* _Task prompt_: Which lines in the data below contain the word "white"? Show every one of them.

+++ Record list

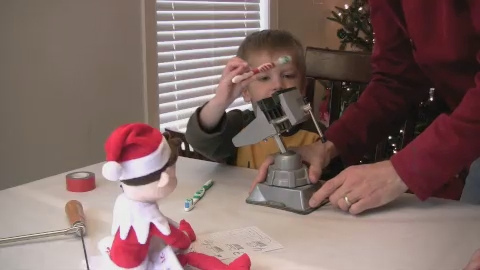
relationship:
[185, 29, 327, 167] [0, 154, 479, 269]
boy behind table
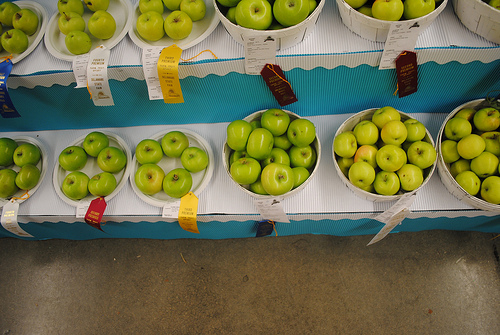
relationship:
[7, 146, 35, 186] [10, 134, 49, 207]
apples are on a plate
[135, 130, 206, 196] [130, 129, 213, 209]
apples are on a plate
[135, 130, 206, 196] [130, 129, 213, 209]
apples on a plate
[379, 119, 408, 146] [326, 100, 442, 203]
apple in bucket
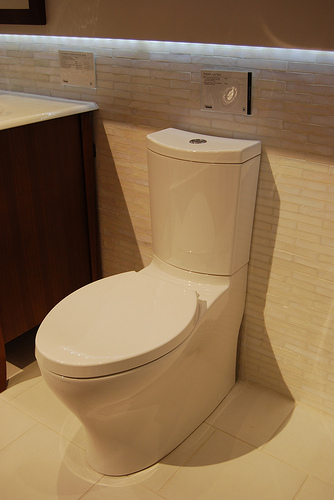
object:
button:
[188, 137, 208, 145]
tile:
[78, 475, 166, 499]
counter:
[0, 59, 99, 130]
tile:
[0, 399, 37, 449]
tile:
[9, 423, 85, 471]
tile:
[0, 361, 42, 403]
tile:
[156, 428, 307, 500]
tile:
[261, 404, 334, 485]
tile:
[9, 377, 88, 451]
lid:
[145, 126, 261, 165]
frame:
[0, 2, 47, 24]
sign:
[203, 72, 247, 115]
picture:
[1, 1, 32, 11]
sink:
[114, 126, 262, 290]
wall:
[263, 1, 334, 413]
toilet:
[31, 124, 262, 474]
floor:
[185, 395, 333, 500]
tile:
[206, 380, 296, 450]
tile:
[291, 474, 333, 499]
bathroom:
[0, 1, 333, 499]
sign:
[61, 49, 96, 87]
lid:
[35, 270, 200, 378]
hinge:
[138, 270, 200, 299]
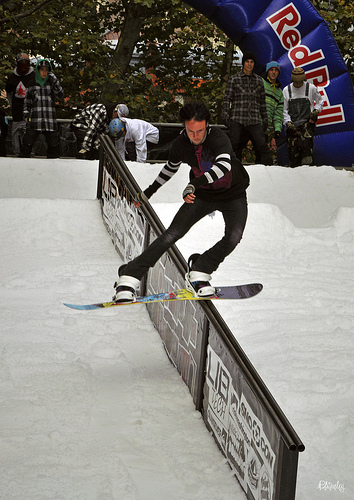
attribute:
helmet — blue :
[108, 118, 125, 140]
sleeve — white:
[313, 87, 325, 112]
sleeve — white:
[280, 85, 291, 124]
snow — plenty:
[2, 158, 350, 498]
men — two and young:
[230, 55, 317, 165]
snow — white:
[1, 158, 350, 339]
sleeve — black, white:
[178, 148, 235, 199]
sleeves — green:
[274, 88, 284, 130]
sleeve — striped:
[182, 147, 230, 194]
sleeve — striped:
[134, 145, 183, 204]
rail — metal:
[204, 298, 303, 451]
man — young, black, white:
[25, 59, 65, 157]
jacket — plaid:
[20, 70, 65, 133]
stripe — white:
[204, 169, 213, 184]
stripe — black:
[208, 168, 218, 181]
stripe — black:
[209, 163, 224, 176]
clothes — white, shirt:
[114, 117, 158, 162]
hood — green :
[32, 56, 54, 79]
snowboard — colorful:
[59, 278, 266, 313]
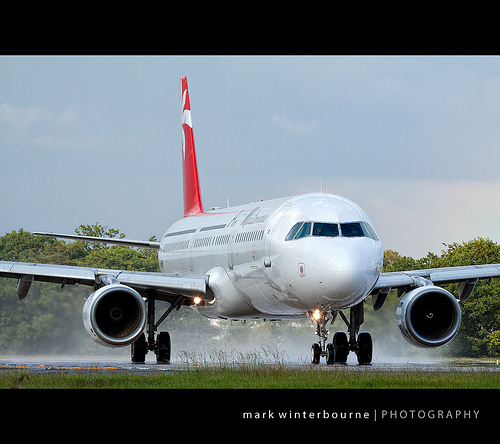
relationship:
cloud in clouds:
[8, 91, 123, 160] [0, 55, 498, 222]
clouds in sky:
[381, 178, 493, 237] [201, 89, 277, 147]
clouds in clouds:
[381, 178, 493, 237] [0, 55, 498, 222]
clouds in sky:
[224, 114, 309, 154] [222, 82, 279, 143]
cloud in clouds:
[0, 100, 118, 158] [0, 55, 498, 222]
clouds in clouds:
[259, 111, 499, 256] [0, 55, 498, 222]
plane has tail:
[4, 199, 498, 378] [172, 71, 207, 212]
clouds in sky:
[233, 84, 399, 176] [5, 53, 435, 164]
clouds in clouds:
[6, 61, 494, 258] [0, 55, 498, 222]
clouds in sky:
[381, 178, 493, 237] [4, 59, 497, 236]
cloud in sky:
[0, 100, 118, 158] [4, 59, 497, 236]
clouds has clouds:
[0, 55, 498, 222] [381, 178, 493, 237]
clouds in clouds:
[262, 103, 330, 150] [0, 55, 498, 222]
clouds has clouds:
[0, 55, 498, 222] [262, 103, 330, 150]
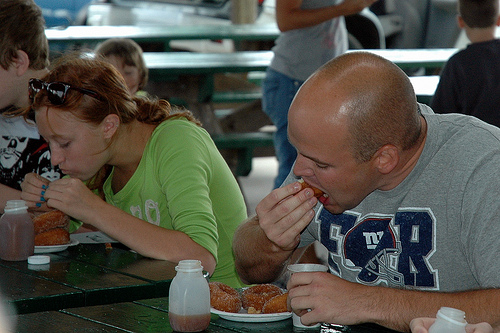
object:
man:
[230, 50, 500, 332]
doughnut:
[292, 182, 324, 198]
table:
[96, 264, 109, 274]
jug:
[168, 259, 211, 333]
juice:
[168, 311, 212, 333]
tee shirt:
[278, 102, 499, 293]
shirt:
[101, 116, 248, 289]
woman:
[19, 55, 249, 288]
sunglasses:
[26, 77, 109, 107]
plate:
[209, 308, 291, 323]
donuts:
[208, 282, 287, 314]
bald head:
[300, 79, 352, 124]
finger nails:
[35, 184, 49, 207]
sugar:
[40, 215, 56, 227]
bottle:
[0, 199, 34, 261]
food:
[28, 213, 295, 332]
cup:
[287, 262, 329, 328]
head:
[283, 50, 418, 217]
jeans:
[260, 69, 302, 190]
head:
[28, 59, 135, 181]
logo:
[313, 205, 441, 290]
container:
[425, 306, 468, 333]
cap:
[28, 255, 51, 265]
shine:
[324, 78, 367, 118]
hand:
[252, 180, 320, 248]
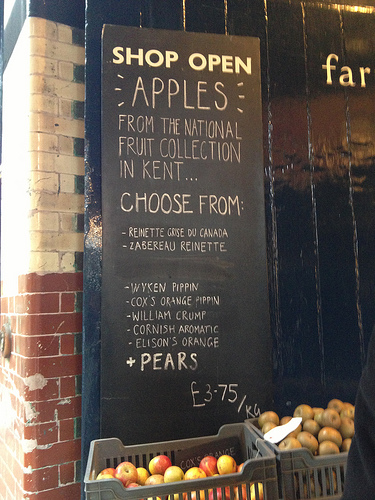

++++++

* _Output_:
sleeve — white:
sleeve — white:
snow — white:
sleeve — black, white:
man — young, black, white:
stripe — white:
clothes — white, shirt:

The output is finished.